Thompson’s masterpiece, “The Hound of Heaven,” is more abstract but succeeds in suggesting the sinful life of the speaker, who feels that Christ is a wild animal in pursuit of him, and who, if he catches the poet, will kill him, perhaps by eating his heart.
Whether man’s heart or life it be which yields
Thee harvest, must Thy harvest fields
Be dunged with rotten death?
So the poet flees:
Up vistaed hopes I sped;
And shot, precipitated
Adown Titanic glooms of chasmèd fears,
From those strong Feet that followed, followed after.
The poet indulges in the pleasures of this world, asking nature to display herself naked to him, in a passage that has not aged so well. The results are ugly:
In the rash lustihead of my young powers,
I shook the pillaring hours
And pulled my life upon me; grimed with smears,
I stand amid the dust o’ the mounded years –
My mangled youth lies dead beneath the heap.
The Hound, at the end of the poem, explains that the traumas suffered by the poet are not caused by the Hound but by the flight from it. The poet is Catholic, but the psychology of the poem, the fear that a spiritual experience can be a source of terror or harm, is more general. Not universal, perhaps, but common. It is the vision that drives a number of Flannery O’Connor characters, this frightening sense that the Hound will save them but in the process murder them.
I scouted around for O’Connor writing about “The Hound of Heaven” and found something quite funny, a 1963 letter wondering if youngsters should be kept from “The Hound of Heaven.”

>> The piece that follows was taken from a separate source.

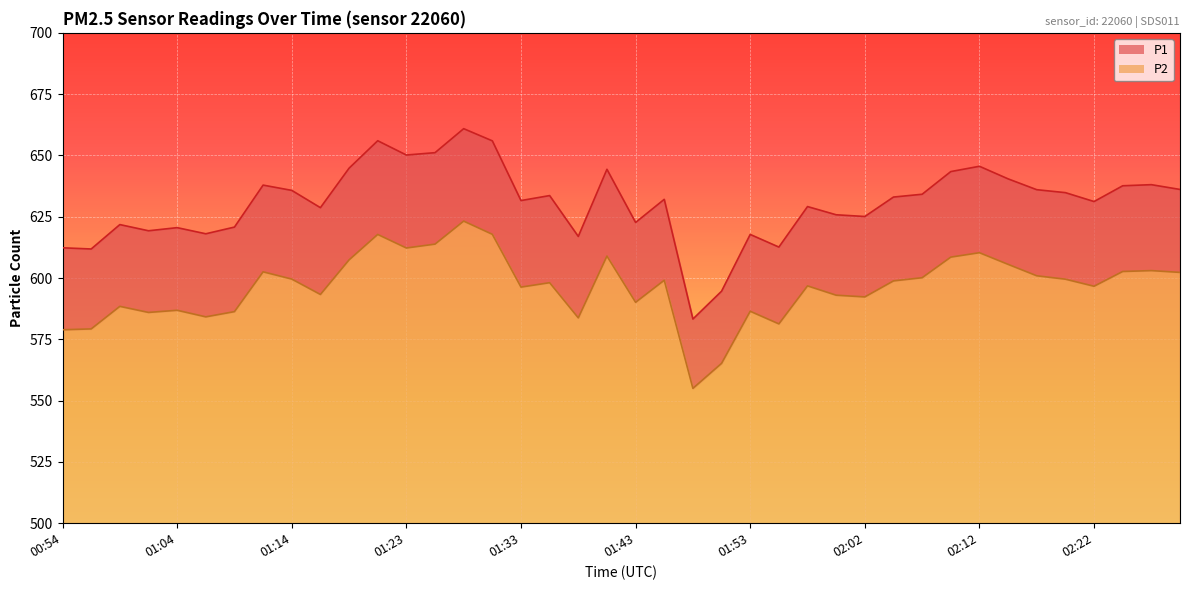

Is it true that P2 equals 1082.9 at 02:12?

False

Probably what he means about impounding “The Hound of Heaven” is that it ought not to be set up as THE type of religious poetry – lest the students think they had to have thous and thees and titanic glooms and whatnot in all religious poetry. I wouldn’t impound “The Hound of Heaven,” but I would impound “Trees” early on. Our pastor has a piece of bad verse to decorate most every sermon, all of which I feel sure was supplied him in some Catholic grammar school.
The sideswipe crack at Joyce Kilmer, another poet in the line of Patmore and Thompson, is pretty choice.